The wolf burst out around the bend of the cave, growling and rushing straight toward the trio. Driscoll screamed as the woman jumped in front of him, summoning a sword of water that she slashed at the beast.
Emory stayed where she lay half her body now inside the hole, hand reaching again for the bolt. She swiped a hand at it, and I clutched it tighter.
“You know, now is not the time to be stubborn,” she said as Leoni continued to fight the wolf and keep it at bay.
“Hurry up and grab the bolt,” Leoniyelled.
“Have you not learned your lesson about that over the years?” Emory asked.
“I think it’s the perfect time to be stubborn,” I argued, ignoring her reference to the time I’d refused to give up on a game neither of us could win, ending up injured and almost dead—if it hadn’t been for the white rabbit.
Behind Emory, whose arm was still outstretched, the wolf was backing the woman and Driscoll toward the hole.
“Let it go,” Emory yelled, not paying attention to anything but me.
“No,” I said back to her.
I wasn’t sure how this could end well for any of us, but I couldn’t let that bolt go.

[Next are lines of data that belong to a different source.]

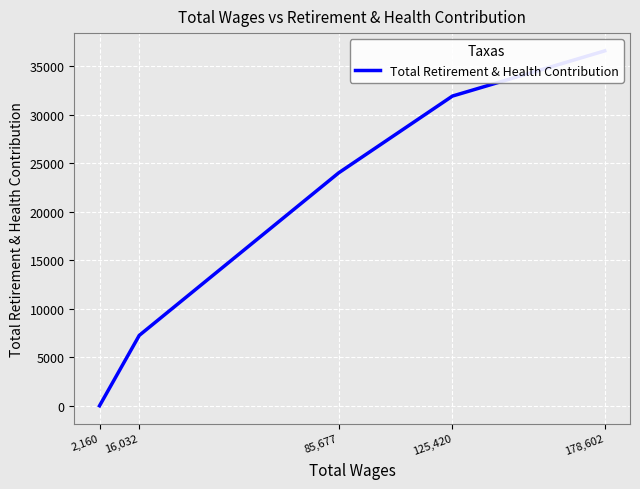

Rank the categories by value from highest to lowest.

178,602, 125,420, 85,677, 16,032, 2,160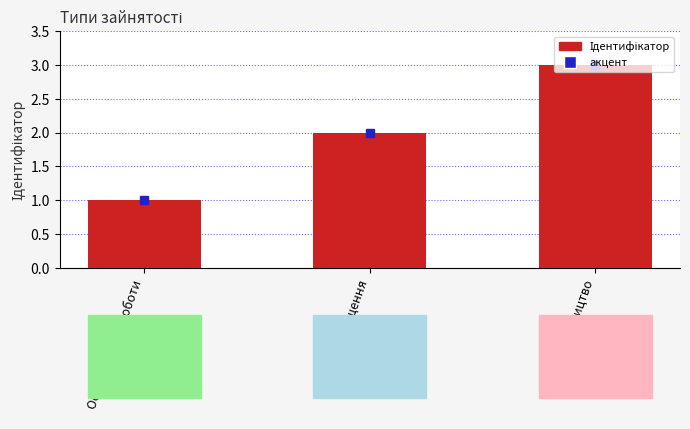

What is the sum of all values?

6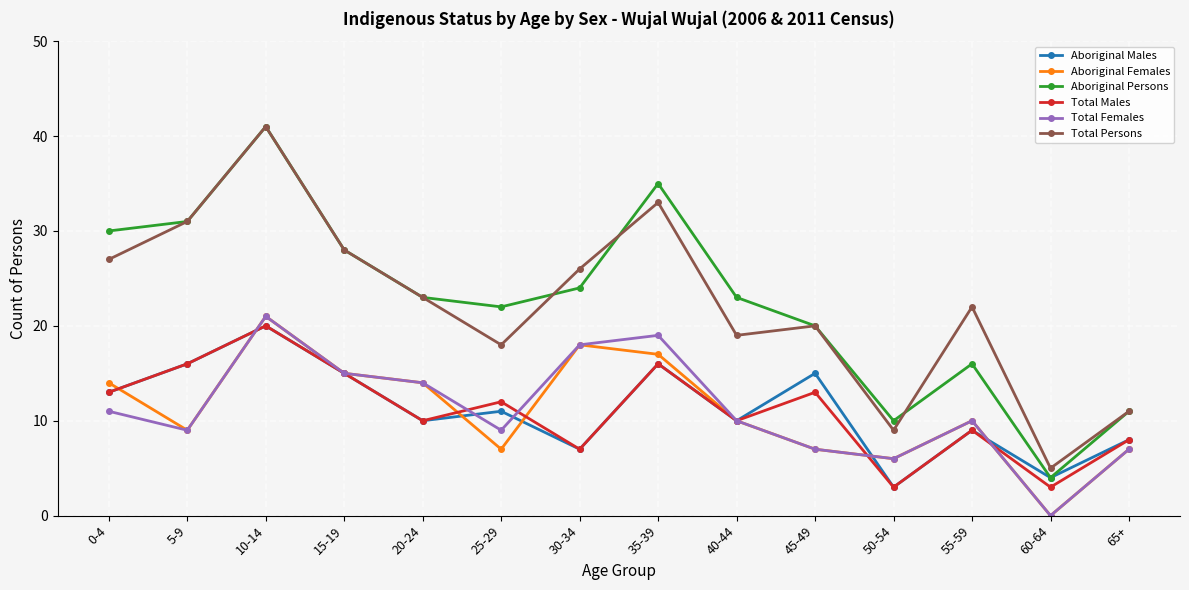

In Aboriginal Persons, how many points are higher than both neighbors (excluding endpoints)?

3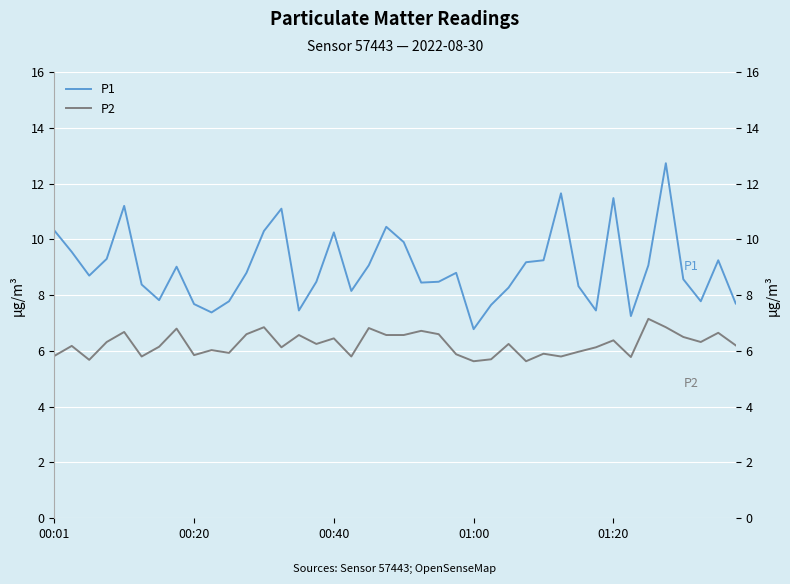

True or false: P1 has more than 2 interior local peaks.

True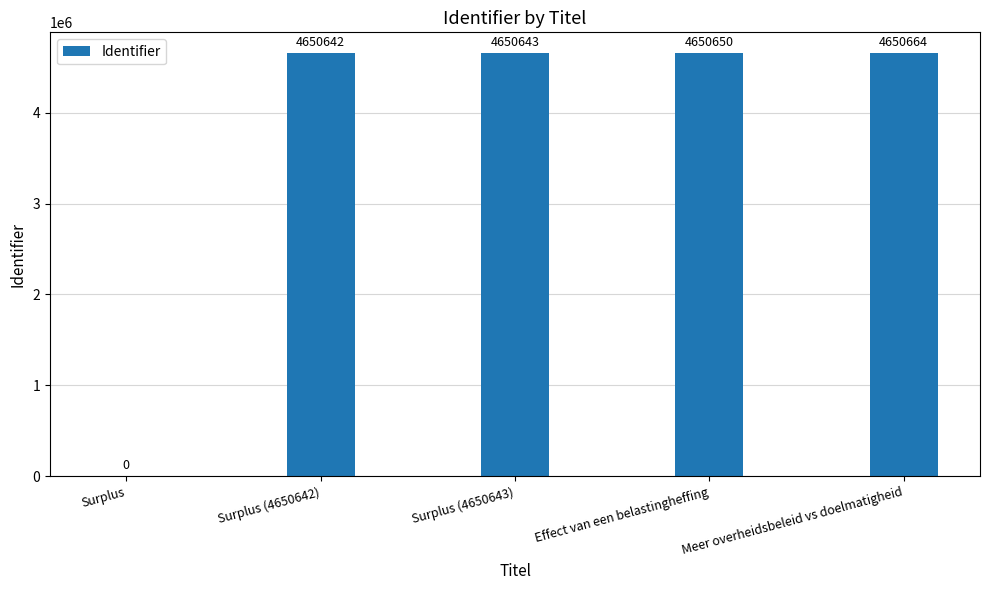

How many positive values are there?

4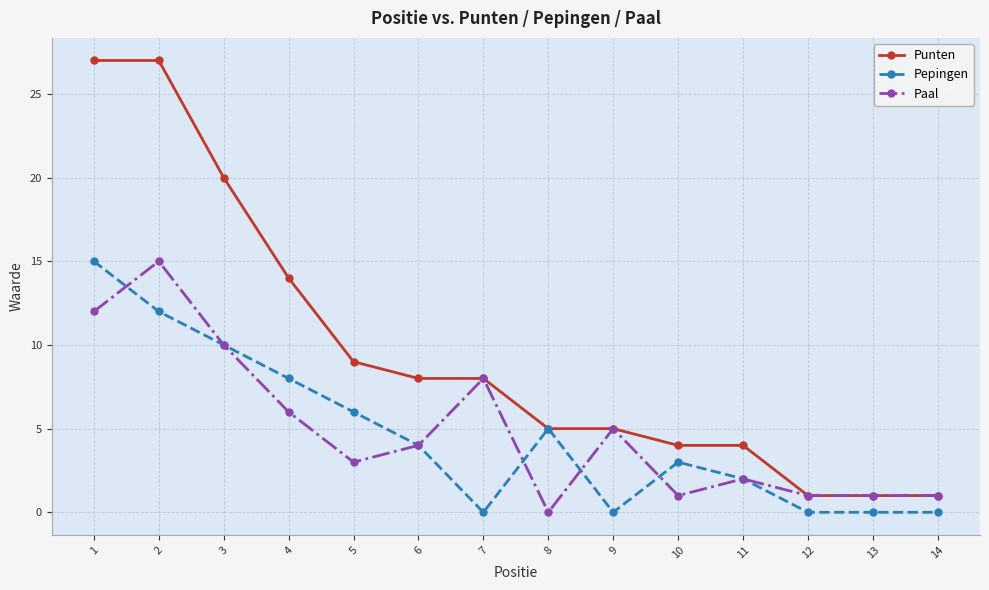

True or false: Punten has a value of 7 at 2.

False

It was partly why it took me so long to leave on this mission. Because I knew I’d need a weapon with insurmountable power to survive all of this, to beat the odds no one else had.
The wolf licked its chops, red eyes gleaming as it prowled toward us, knowing it had caught its prey. With a cry, the short woman surged forward, right as Emory grunted, her fingers curling around the bolt. She yanked it from my grip.
“You know, I’m really hurt by what you just said about me,” Driscoll said to the woman as she slashed at the beast, letting her water sword splash to the ground as she drew the sword of steel strapped to her side. She and the beast circled each other, its backend now facing us.
“A little busy right now,” Leoni grunted out. She jabbed at the beast and pushed it back.
And right into Driscoll.
He, in turn, stumbled into Emory, losing his footing and crashing down over her. The bolt slipped from Emory’s grasp, and I watched with horror as it flew up into the air and over our heads right into the hole.
“No,” we both said at the same time.
The short woman jabbed the wolf again, and it jumped backward, toppling into Driscoll and Emory, the final force needed to push them both right over into the hole. Right into me.
I lost my grip, all of us tumbling straight into the darkness.
Chapter Twenty
EMORY
Iwas falling, and the only thing that made me feel better was knowing that the bone collector was falling too. Was it petty of me? Yes. Was it justified? Also yes. I’d never thought myself to be such a competitive person—not until I met him.